I moved to the next tree, its gnarled and twisted trunk reminding me of the bodies of the berserkers. There were no leaves on these sculptures, just barren limbs raised like a forest of skinny arms, knotted with each other into a web of sinew and bone which almost completely covered the ceiling. I reached out and touched it, the rock as warm as human skin and pulsing almost as if it had a heartbeat. I knew it was my imagination, but it still creeped me out.
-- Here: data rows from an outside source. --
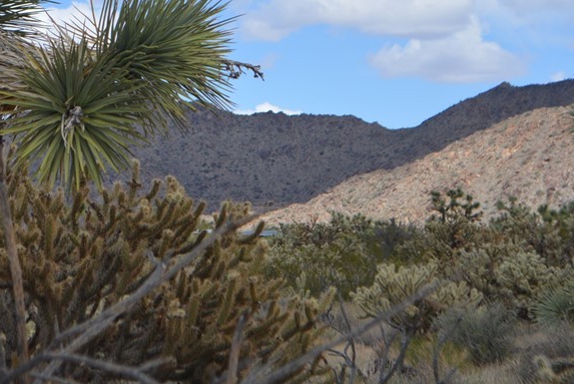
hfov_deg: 13.1
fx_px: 2488
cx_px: 130
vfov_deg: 8.8
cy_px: 58
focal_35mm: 156
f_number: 7.1
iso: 400
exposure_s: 1/1600
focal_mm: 55
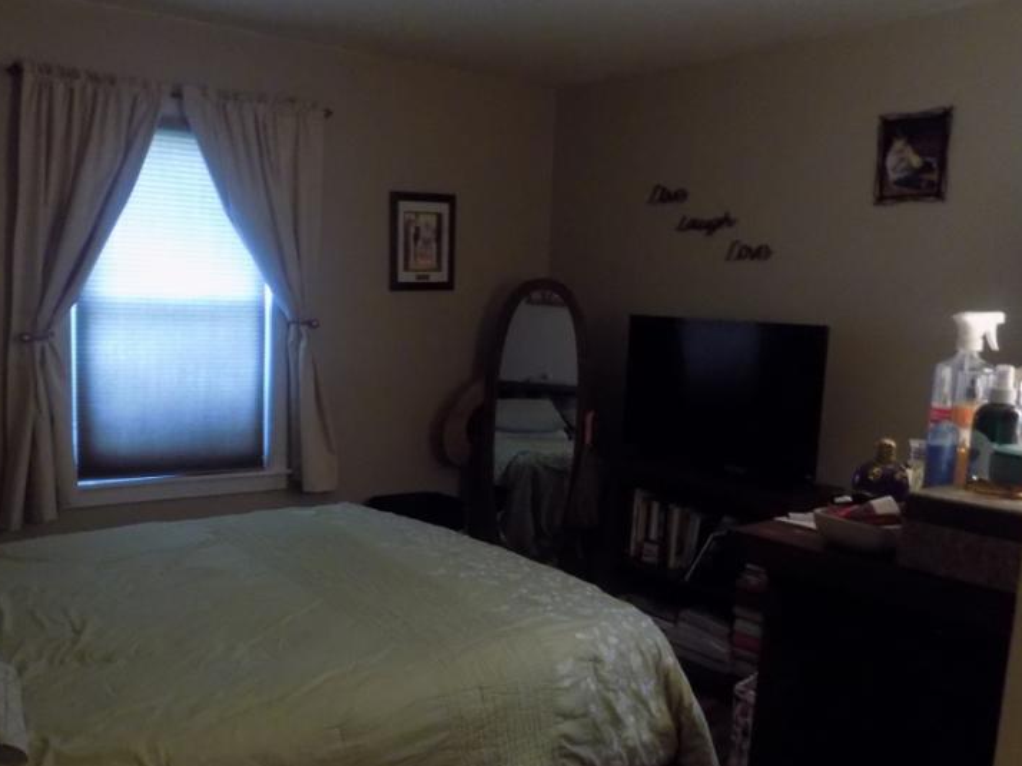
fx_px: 974
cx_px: 392
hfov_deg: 54.8
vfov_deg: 42.7
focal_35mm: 33
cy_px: 455
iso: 400
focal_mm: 4
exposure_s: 1/5
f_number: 3.1
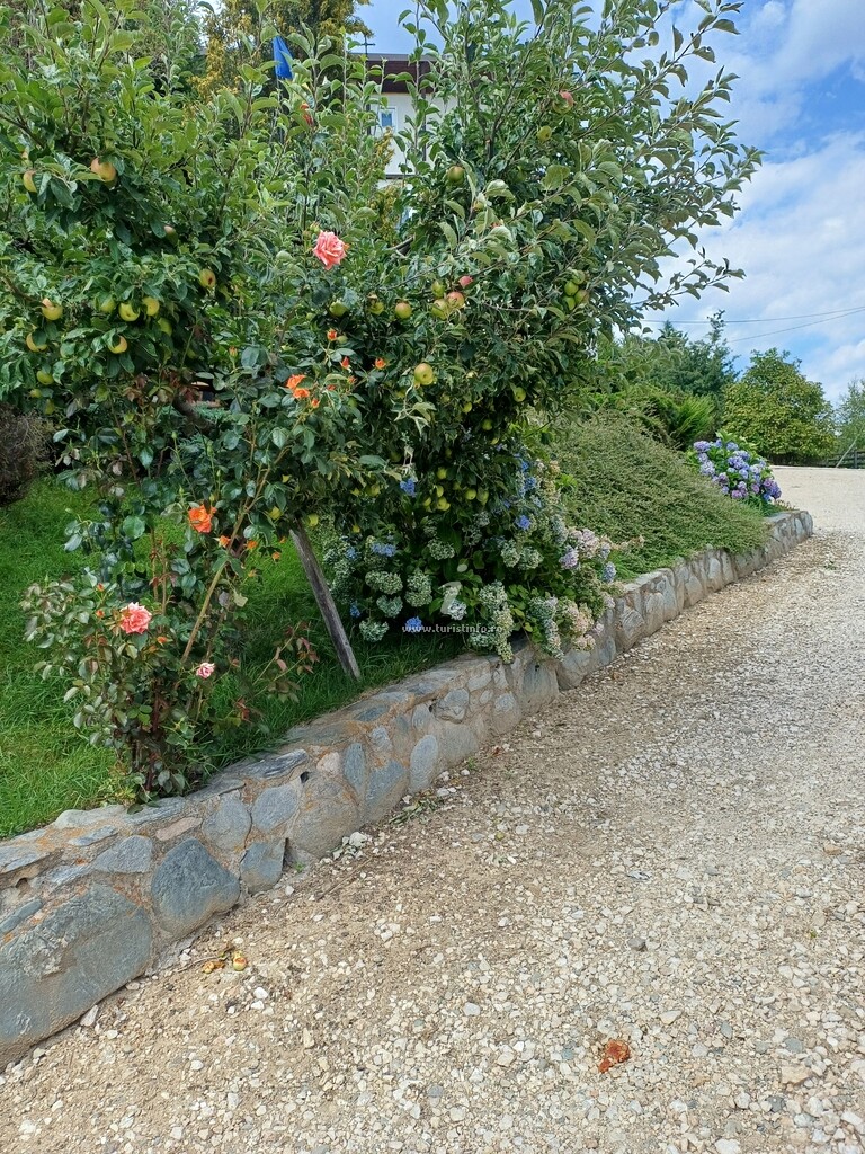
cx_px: 432
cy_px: 577
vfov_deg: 69.4
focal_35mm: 25
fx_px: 833
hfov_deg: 54.9
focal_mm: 4.65
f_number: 1.8
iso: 50
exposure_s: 1/650
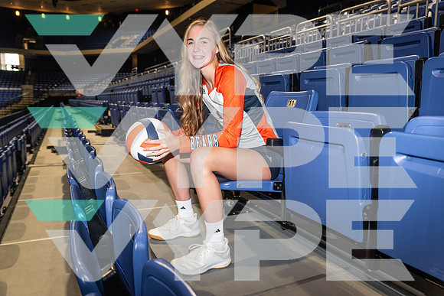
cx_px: 222
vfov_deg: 43.6
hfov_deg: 61.9
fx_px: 370
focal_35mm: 30
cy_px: 148
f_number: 3.5
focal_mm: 30
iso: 125
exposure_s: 1/125
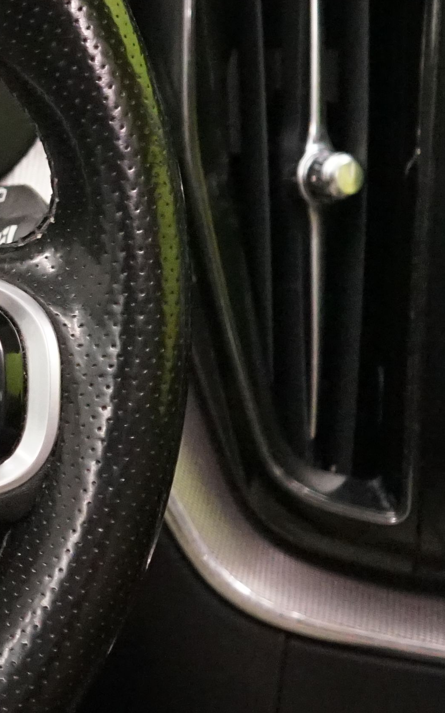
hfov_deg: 8.7
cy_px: 293
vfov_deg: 15.1
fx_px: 2679
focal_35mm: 138
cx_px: -584
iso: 6400
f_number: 4
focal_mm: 38
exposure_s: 1/80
Not half as much, however, as what I saw next.
I crossed the room diagonally, reaching the next tree. I almost dismissed it, thinking it was the same as the others, until I caught sight of what was nailed to the trunk.
It was a body, a man’s, stripped naked, his modesty preserved by an apron of coiled guts that spilled from his stomach. The bark of the tree was scarred and blackened, as if it had been on fire. And the man too seemed as though he had been burned. Yet his face was strangely serene, gazing out over the penthouse with the look of a loving father watching a sleeping child. I studied the figure. On closer examination I saw that he was much younger than I’d first thought, not much more than a kid, little older than me. But I’d seen that face before, an older version of it, on the bronze statue outside the tower. I knew who this person was.